Exercise objective :: Of the records that follow, copy only the lines from the line containing "Προφυλακτικά" to the line containing "Inflammation abdominale et", both included, exactly as written.

Stored data entries:
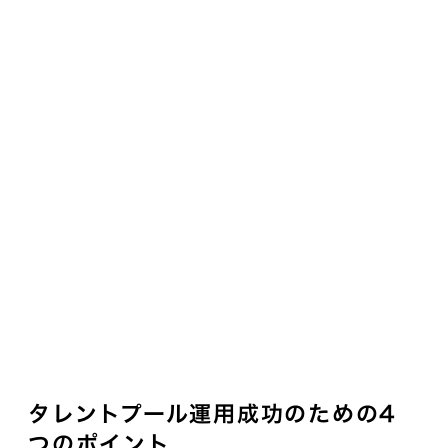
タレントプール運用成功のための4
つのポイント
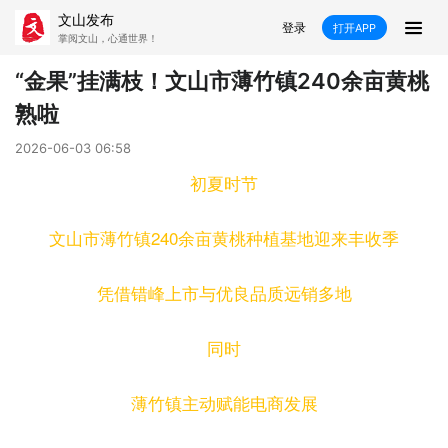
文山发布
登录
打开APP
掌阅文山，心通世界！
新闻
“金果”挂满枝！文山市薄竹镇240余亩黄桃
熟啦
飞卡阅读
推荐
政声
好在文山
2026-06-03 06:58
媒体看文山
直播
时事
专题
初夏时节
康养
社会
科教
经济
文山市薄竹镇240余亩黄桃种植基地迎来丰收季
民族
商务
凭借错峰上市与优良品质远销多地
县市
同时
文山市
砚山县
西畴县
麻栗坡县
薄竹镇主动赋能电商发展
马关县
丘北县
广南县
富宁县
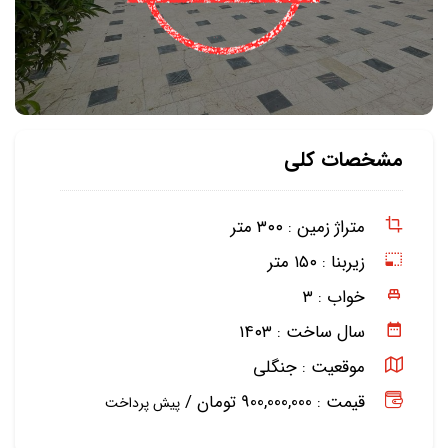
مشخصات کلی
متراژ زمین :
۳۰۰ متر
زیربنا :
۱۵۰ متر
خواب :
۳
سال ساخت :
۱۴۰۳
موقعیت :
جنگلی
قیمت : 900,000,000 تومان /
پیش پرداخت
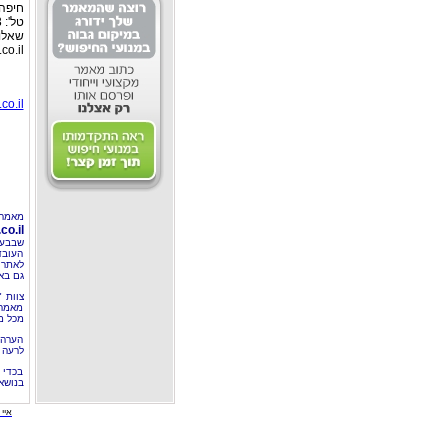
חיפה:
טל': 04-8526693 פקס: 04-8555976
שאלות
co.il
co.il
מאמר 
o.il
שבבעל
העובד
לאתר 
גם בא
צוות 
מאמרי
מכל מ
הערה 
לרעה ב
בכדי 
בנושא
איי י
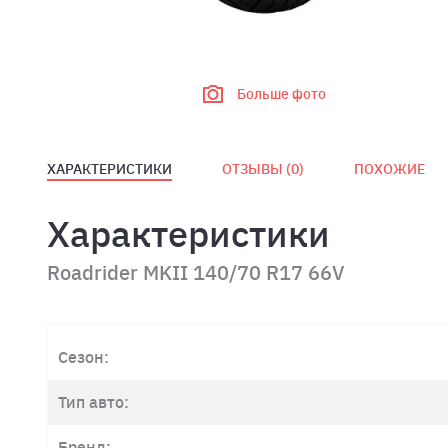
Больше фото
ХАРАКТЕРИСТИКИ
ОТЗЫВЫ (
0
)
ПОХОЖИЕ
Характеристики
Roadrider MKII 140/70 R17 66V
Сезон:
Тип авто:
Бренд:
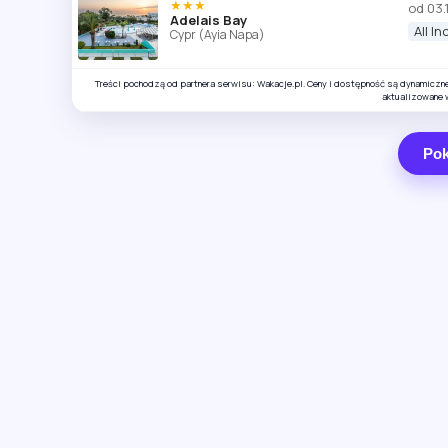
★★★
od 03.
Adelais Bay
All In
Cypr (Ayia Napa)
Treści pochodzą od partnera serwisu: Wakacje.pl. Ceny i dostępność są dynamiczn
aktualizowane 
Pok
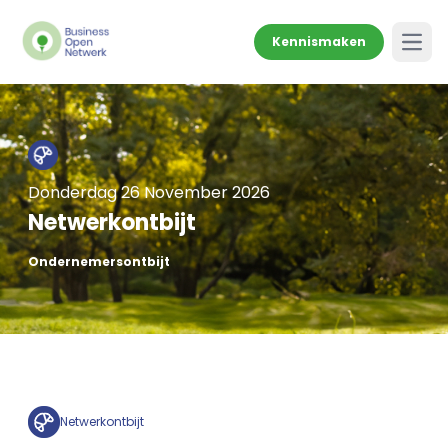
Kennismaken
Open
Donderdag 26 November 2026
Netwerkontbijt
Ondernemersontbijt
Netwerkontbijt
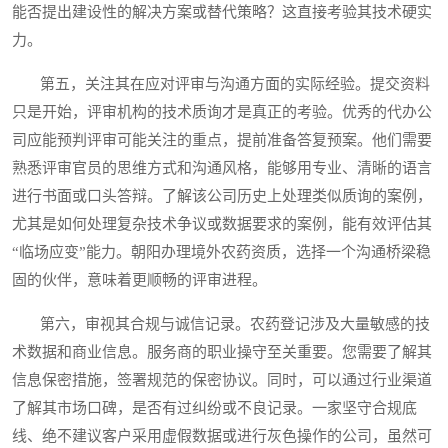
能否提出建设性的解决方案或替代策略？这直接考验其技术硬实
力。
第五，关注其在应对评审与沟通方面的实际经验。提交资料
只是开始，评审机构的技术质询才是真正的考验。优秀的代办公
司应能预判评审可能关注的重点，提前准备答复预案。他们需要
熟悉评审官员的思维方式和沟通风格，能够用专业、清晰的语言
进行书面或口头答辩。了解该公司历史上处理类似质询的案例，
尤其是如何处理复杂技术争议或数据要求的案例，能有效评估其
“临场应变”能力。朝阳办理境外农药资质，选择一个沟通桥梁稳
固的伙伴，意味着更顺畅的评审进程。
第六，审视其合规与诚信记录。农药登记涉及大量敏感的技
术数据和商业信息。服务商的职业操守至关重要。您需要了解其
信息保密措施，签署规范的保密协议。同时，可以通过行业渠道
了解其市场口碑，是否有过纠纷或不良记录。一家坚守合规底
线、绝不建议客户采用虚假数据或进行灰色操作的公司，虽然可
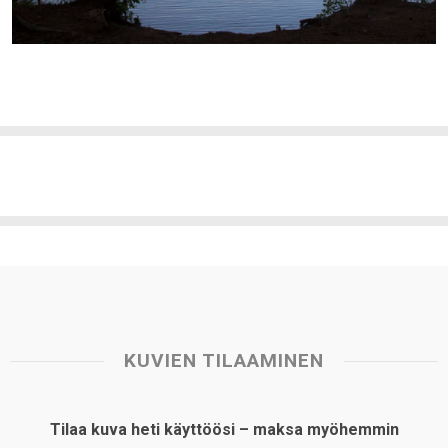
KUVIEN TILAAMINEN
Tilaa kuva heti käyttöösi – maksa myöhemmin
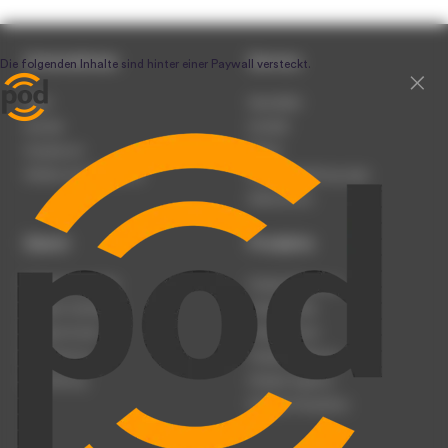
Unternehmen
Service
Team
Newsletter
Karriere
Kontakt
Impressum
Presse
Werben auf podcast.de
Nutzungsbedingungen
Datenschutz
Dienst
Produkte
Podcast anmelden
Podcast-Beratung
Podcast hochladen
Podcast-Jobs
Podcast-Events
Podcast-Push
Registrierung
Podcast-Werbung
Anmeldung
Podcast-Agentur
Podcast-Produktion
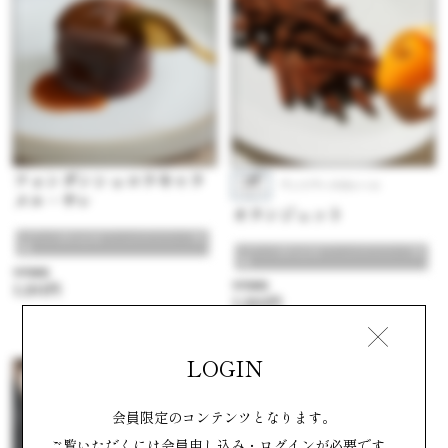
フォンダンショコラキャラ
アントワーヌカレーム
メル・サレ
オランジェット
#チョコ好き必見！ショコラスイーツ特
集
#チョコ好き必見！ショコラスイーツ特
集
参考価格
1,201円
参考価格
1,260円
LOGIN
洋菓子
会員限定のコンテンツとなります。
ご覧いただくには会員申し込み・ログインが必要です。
---
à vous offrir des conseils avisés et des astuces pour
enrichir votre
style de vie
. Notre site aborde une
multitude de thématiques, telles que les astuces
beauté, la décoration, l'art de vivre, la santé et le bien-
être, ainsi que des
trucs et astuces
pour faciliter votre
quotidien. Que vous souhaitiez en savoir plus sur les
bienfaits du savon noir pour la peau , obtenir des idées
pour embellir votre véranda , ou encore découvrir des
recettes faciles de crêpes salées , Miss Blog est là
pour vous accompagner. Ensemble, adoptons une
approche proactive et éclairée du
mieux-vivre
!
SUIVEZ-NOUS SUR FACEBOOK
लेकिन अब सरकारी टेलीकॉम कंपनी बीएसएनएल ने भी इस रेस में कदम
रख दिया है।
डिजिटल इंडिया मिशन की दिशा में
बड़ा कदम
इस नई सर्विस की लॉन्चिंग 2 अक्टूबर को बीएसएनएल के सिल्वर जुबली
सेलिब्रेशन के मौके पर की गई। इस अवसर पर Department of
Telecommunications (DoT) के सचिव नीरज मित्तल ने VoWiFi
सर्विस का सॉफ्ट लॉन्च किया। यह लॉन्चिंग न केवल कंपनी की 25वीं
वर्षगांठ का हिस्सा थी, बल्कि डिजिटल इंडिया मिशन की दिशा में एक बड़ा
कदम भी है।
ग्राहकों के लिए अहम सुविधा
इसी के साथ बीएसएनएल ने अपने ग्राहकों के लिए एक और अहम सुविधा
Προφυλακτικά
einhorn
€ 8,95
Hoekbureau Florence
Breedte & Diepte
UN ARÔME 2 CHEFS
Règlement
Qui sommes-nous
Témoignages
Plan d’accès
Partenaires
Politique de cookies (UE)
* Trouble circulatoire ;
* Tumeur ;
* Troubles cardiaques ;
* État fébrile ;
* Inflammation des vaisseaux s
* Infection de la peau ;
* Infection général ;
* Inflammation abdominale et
* * *
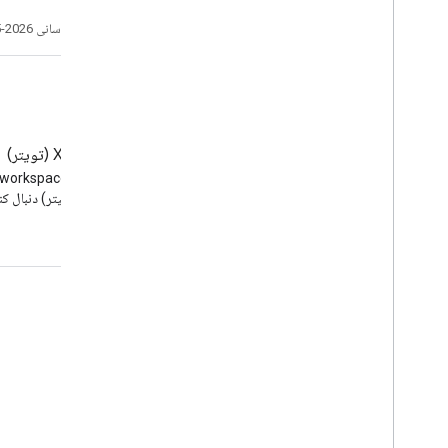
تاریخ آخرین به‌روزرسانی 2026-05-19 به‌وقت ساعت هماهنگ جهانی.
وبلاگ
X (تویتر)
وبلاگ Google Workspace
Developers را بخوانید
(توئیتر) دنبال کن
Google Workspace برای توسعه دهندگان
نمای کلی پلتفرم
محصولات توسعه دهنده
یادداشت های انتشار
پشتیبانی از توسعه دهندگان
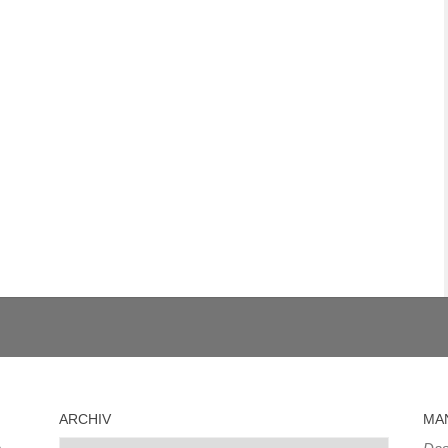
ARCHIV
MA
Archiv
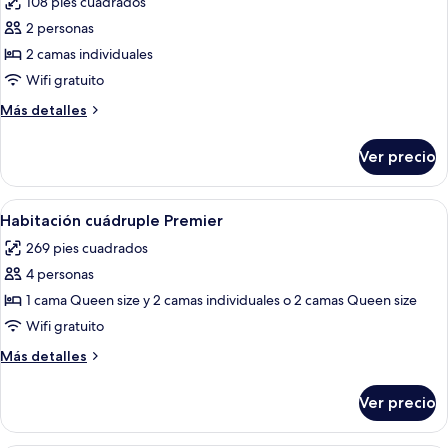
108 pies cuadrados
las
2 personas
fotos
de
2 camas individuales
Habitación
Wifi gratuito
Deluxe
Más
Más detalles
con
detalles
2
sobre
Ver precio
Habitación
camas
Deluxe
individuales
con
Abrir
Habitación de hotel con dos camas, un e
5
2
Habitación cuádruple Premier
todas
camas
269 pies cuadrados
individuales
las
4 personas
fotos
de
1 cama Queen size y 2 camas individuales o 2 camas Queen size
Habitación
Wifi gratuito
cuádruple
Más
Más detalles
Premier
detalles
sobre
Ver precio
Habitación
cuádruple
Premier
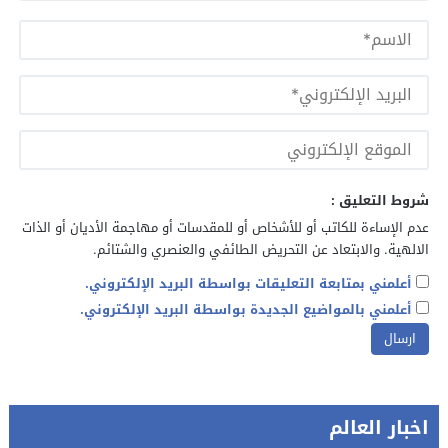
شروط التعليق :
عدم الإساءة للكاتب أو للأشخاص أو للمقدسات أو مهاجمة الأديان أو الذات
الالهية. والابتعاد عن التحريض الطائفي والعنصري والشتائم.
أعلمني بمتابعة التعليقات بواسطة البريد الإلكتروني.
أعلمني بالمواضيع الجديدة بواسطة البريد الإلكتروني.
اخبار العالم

Response to this task ::
Προφυλακτικά
einhorn
€ 8,95
Hoekbureau Florence
Breedte & Diepte
UN ARÔME 2 CHEFS
Règlement
Qui sommes-nous
Témoignages
Plan d’accès
Partenaires
Politique de cookies (UE)
* Trouble circulatoire ;
* Tumeur ;
* Troubles cardiaques ;
* État fébrile ;
* Inflammation des vaisseaux s
* Infection de la peau ;
* Infection général ;
* Inflammation abdominale et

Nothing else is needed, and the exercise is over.